- _Exercise_:
Your copy should match the listing below exactly, except that it holds no images.

- _Record excerpts_:
-- Opening Marker --

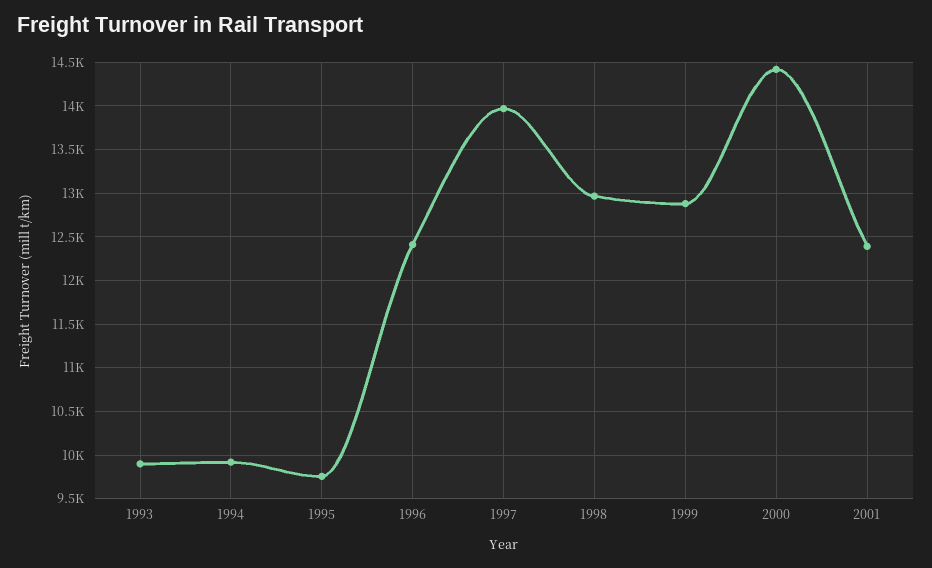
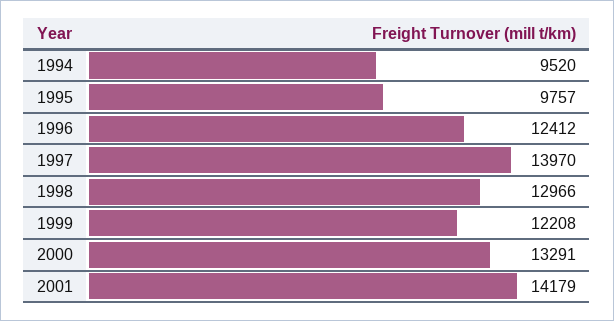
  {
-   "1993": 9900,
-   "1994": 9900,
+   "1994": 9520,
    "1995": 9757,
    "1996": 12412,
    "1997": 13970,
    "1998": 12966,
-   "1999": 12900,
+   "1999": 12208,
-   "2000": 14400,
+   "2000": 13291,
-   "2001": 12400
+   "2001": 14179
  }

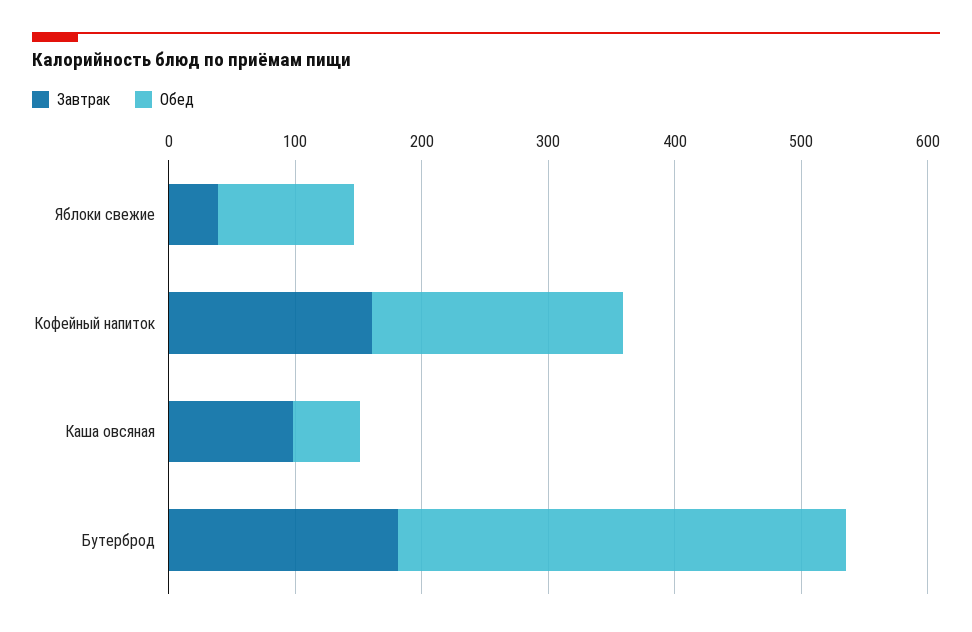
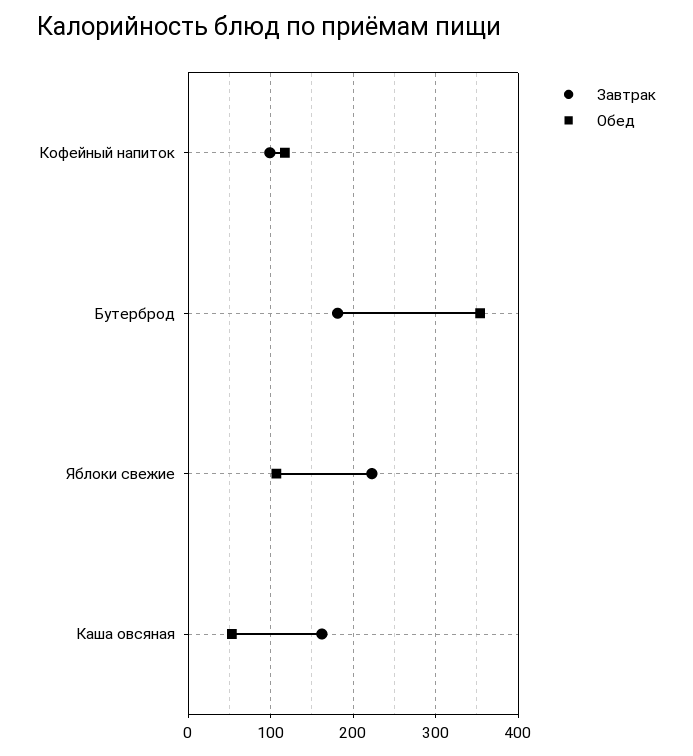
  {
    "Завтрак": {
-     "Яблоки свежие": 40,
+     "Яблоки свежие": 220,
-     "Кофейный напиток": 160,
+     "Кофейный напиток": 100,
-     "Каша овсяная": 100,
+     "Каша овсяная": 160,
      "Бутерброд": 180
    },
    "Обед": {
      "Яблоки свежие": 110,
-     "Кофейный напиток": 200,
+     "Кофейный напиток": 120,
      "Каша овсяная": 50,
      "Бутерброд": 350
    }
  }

-- Closing Marker --

- _Exercise response_:
  {
-   "1993": 9900,
-   "1994": 9900,
+   "1994": 9520,
    "1995": 9757,
    "1996": 12412,
    "1997": 13970,
    "1998": 12966,
-   "1999": 12900,
+   "1999": 12208,
-   "2000": 14400,
+   "2000": 13291,
-   "2001": 12400
+   "2001": 14179
  }

  {
    "Завтрак": {
-     "Яблоки свежие": 40,
+     "Яблоки свежие": 220,
-     "Кофейный напиток": 160,
+     "Кофейный напиток": 100,
-     "Каша овсяная": 100,
+     "Каша овсяная": 160,
      "Бутерброд": 180
    },
    "Обед": {
      "Яблоки свежие": 110,
-     "Кофейный напиток": 200,
+     "Кофейный напиток": 120,
      "Каша овсяная": 50,
      "Бутерброд": 350
    }
  }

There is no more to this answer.